Oh it's not pretty. I had a GFI circuit installed right above the box and I just run a short 12 gauge extension cord with a drip loop into the side of the box under the lid. Then I make holes with a 2" hole saw and stick all the cords in there any which way they'll fit. I just use one of those regular $25-30 reptile thermostats and an EZ Watt electricity meter.

I'll get you a pic, but it will be a few days at least.




goReptiles said:


> Do you prefer the panel to the heater? Do you use the Kane mats in all your boxes.
> 
> How do you run the wires to the box? My boyfriend is an electrician, but usually when he gets home that's the last thing he wants to do. I would need a plan, so he can tell me how it won't work then wait weeks for him to design something and get materials.  Plus anything electrical makes me nervous. When I have to change up my heat lamps or whatever, I do it on weekends so I'm comfortable during the week when I'm at work. Fires from malfunctioning equipment scares me (along with mold).



1. In smaller applications, I generally prefer the heat mat/RHP combo because it doesn't take up any floor space.
2. I only use Kane heat mats in some of the boxes. I don't use them in my boxes with the radiant oil heaters.
3. There is a GFI circuit near the box and I use a heavy gauge short extension cord to get power to the box.
4. Your boyfriend will know just how to safely do all of this, but I can't help you with motivating him. Sorry. 




mctlong said:


> Love it! Those are some very lucky leopards!
> 
> Do you add any substrate?



I put just a little bit of dirt in there to help absorb and "messes", but that's about it. In my other boxes I use grass hay for substrate, but I don't like to use any substrate at all with the heat mats.

There is LOTS of "substrate" right outside the door though. 




Team Gomberg said:


> Thanks for sharing these. What size doorway did you use?
> 
> I just realized the size difference between the 2 girls. One looks half the size. Is it a deceiving photo or are they that different?

*DATASET ROWS*
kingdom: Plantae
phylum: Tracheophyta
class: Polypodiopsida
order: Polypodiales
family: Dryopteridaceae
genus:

*EXERCISES TO COMPLETE*
1 > According to the forum thread, what tool does the poster use to make the holes for the cords?
2 > Reproduce the part of the forum thread that begins at the words "4. Your boyfriend" and stops after "very lucky leopards!".
3 > Carry on the forum thread about heating reptile boxes from the point where it ends.

*ANSWERS*
1 > A 2" hole saw.

2 >
4. Your boyfriend will know just how to safely do all of this, but I can't help you with motivating him. Sorry. 




mctlong said:


> Love it! Those are some very lucky leopards!

3 >
I don't remember exactly, but I think it was 16" wide and 12" tall.

Yes they are very different in size. They are about a year apart in age.


----------



## goReptiles (Feb 2, 2014)

goReptiles said:


> Do you prefer the panel to the heater? Do you use the Kane mats in all your boxes.
> 
> How do you run the wires to the box? My boyfriend is an electrician, but usually when he gets home that's the last thing he wants to do. I would need a plan, so he can tell me how it won't work then wait weeks for him to design something and get materials.  Plus anything electrical makes me nervous. When I have to change up my heat lamps or whatever, I do it on weekends so I'm comfortable during the week when I'm at work. Fires from malfunctioning equipment scares me (along with mold).



1. In smaller applications, I generally prefer the heat mat/RHP combo because it doesn't take up any floor space.
2. I only use Kane heat mats in some of the boxes. I don't use them in my boxes with the radiant oil heaters.
3. There is a GFI circuit near the box and I use a heavy gauge short extension cord to get power to the box.
4. Your boyfriend will know just how to safely do all of this, but I can't help you with motivating him. Sorry. [/quote]

Do you prefer or see any big differences using the mat versus the oil heater?

Yea motivating him can be tough. He likes to relax on weekends. Ha. We dont have a gfi in the backyard so he'd have to put one out there. We need one back there either way




[/qu


----------



## Tom (Feb 2, 2014)

I don't see much difference. Either system maintains my temps, and neither system dries out their carapaces like overhead bulbs can.

One thing that Bobby from Reptile Basics noted was that he thinks the insulation and double walled plywood (not particle board, in other words), is key for this system to work as intended. Without a properly sealed and insulated box, I don't think either of my preferred systems will work well. I think that is a very useful insight, and I should emphasize it more. I don't think this would work well in a dogloo or uninsulated shed, but then I don't think anything else will work well for that either. I have found that using more heat and electricity in uninsulated boxes just causes more desiccation and it still can't keep up with cold outside temps one those below freezing nights.


----------



## Team Gomberg (Feb 2, 2014)

Tom, you are right that a properly insulated box is the key. 
My heat source doesn't turn on often, at all. But the temp in the box is always right where I want it. 

My first electric bill after setting up the insulated heated night box (with mini oil filled radiator on thermostat for 80F) was actually LE$$ than it was the month prior- when I didn't have it set up!! Lol


----------



## T33's Torts (Feb 10, 2014)

Tom, if I were to use a CHE, would it work to lay it in a corner and use bricks to keep it at a distance from the sulcata inside?


----------



## Tom (Feb 10, 2014)

tffnytorts said:


> Tom, if I were to use a CHE, would it work to lay it in a corner and use bricks to keep it at a distance from the sulcata inside?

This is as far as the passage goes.